Hmmmm....I am OK with normal I miss you texts; however, when he calls me and wants to get into a conversation when he knows it's my scrapbook day with the girls, it deeply annoys me. They are unnecessary calls that could wit and when I tell him I am being rude to my friends, he breaks out the old, "I am your husband, I am more important than them." Whatever!!! Get over yourself! 
That's when my alone-time gets ruined and I am ready for a week off from being married!
Many people don't need the break, I do. I need a day off with my book, even in the same house.


----------



## greeneyeddolphin (May 31, 2010)

If I'm off for a day, without him and the kids, I don't mind if he calls or texts me every now and then, so long as it's not a constant "when are you going to be home? Where are you? What are you doing? Who are you with?" kind of thing. If one or the other of us were irritated with the other when we parted for the day, no I would not want him to text me about that. To me, that is something best left for when we are face to face and able to sit and talk about it. Texting leaves too much open to interpretation, makes it too easy to think there's a "tone" that isn't really there. And while a phone call allows you to hear the tone and the emotion, I still think face to face is better for those discussions. 

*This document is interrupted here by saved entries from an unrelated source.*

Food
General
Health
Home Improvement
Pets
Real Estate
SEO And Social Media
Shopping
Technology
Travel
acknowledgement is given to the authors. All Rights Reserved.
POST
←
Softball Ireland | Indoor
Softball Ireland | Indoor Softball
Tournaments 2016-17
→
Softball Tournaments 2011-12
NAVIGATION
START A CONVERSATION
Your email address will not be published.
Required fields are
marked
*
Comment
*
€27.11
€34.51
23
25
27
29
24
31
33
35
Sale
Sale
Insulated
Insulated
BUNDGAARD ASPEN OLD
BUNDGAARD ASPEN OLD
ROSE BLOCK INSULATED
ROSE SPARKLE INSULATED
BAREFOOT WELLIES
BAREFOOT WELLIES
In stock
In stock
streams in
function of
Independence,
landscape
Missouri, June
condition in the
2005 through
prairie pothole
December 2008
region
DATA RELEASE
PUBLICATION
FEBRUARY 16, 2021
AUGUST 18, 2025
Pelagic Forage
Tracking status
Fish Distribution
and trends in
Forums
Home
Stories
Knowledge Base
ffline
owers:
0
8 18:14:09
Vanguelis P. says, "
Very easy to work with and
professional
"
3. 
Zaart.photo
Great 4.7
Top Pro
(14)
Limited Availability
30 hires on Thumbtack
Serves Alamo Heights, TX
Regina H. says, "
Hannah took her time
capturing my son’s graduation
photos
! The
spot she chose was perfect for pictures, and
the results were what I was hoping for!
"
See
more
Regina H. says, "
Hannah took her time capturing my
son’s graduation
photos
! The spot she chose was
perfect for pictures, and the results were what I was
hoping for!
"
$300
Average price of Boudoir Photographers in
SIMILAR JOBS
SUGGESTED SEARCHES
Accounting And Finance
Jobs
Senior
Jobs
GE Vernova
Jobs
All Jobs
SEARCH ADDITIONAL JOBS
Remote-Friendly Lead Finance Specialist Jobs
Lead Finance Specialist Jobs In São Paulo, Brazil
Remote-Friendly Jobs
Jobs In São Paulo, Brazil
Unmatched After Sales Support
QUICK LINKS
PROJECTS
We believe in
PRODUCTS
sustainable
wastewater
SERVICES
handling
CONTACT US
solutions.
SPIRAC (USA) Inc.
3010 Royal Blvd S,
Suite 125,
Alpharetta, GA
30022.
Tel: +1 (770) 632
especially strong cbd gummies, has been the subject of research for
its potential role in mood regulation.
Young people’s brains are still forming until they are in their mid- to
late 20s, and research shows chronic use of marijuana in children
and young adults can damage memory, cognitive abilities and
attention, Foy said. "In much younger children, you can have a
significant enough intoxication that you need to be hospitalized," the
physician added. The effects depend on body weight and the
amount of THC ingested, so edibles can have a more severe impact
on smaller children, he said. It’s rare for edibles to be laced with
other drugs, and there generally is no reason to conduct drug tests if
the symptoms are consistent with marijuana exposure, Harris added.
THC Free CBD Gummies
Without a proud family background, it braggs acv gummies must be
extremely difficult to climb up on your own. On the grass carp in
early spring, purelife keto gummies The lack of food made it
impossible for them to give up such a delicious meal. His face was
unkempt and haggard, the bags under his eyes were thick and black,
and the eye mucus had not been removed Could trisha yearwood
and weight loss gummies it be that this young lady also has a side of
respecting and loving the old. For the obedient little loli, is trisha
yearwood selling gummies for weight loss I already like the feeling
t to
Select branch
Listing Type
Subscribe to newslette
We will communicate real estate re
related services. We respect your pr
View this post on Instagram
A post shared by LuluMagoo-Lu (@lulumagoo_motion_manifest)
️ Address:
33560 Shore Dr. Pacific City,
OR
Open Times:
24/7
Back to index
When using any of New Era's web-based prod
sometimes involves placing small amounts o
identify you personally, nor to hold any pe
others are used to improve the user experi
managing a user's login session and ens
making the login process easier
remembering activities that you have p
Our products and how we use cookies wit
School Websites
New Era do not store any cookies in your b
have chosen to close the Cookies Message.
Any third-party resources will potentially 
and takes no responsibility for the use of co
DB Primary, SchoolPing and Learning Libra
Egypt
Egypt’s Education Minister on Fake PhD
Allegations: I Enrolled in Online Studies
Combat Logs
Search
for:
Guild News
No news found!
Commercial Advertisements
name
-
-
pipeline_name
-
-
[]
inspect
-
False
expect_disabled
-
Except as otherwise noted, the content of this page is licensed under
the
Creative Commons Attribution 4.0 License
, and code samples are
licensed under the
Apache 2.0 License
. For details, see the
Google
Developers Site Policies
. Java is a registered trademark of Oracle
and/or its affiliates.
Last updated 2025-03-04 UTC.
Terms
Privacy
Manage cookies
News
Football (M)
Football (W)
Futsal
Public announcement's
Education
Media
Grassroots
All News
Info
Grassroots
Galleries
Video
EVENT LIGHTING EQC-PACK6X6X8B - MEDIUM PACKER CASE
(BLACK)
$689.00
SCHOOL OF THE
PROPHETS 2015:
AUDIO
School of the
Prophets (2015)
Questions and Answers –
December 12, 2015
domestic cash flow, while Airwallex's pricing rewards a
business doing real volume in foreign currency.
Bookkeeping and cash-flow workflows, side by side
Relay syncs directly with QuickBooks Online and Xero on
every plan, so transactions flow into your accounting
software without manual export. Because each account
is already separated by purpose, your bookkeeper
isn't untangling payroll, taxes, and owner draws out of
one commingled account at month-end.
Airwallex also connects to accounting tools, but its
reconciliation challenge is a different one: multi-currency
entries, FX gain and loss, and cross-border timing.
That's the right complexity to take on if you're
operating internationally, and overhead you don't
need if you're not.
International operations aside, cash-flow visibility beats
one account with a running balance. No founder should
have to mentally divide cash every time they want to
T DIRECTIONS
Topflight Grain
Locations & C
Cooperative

Whether or not you should try to communicate with her while she's out is something you and she should figure out together. What we would want from our significant others may not be what she wants from you.


----------



## bella09 (Jul 5, 2010)

Personally, it depends on why I'm leaving and where I'm going, but I always will let him know where I am and that I'm ok at the very least. When I go to do stuff for myself on a day that the kids are in school, I love to hear from my husband, to hear about his day and chat for a few or sometimes just a few texts back and forth. I don't ever say don't bother me I'm busy... I know from experience in a past relationship when I didn't want for my ex to call me when I was out or when I didn't answer at all, it was because I was being dishonest about who I was with and didn't want to get caught... I hope that's not the case. Sometimes I just need to get out and go for a drive when I get so stressed being at home if our kids are stressing me out and I'm spinning in circles. So then I'll usually leave and drive around for a little bit (not more than an hour) just to breathe and I don't always answer my phone when my husband calls then, but I'll respond to his texts to let him know I'm ok and just needed to clear my head and gets some peace for a few. We have a 3 & 4yr old that can drive me up a wall too, so my husband is understanding of this. So ultimately I would say it depends on the person, their mood, the situation and all surrounding circumstances of that situation. Even when I'm mad and my husband and I have argued and I leave to take a drive, I still answer the phone to talk to him. I love him too much not to, I know how I would feel if he left and ignored my calls all day, it would suck. That's not why I answer though, I always just want to at least say hi, how's your day been, I miss you and can't wait to see you when you get home.


----------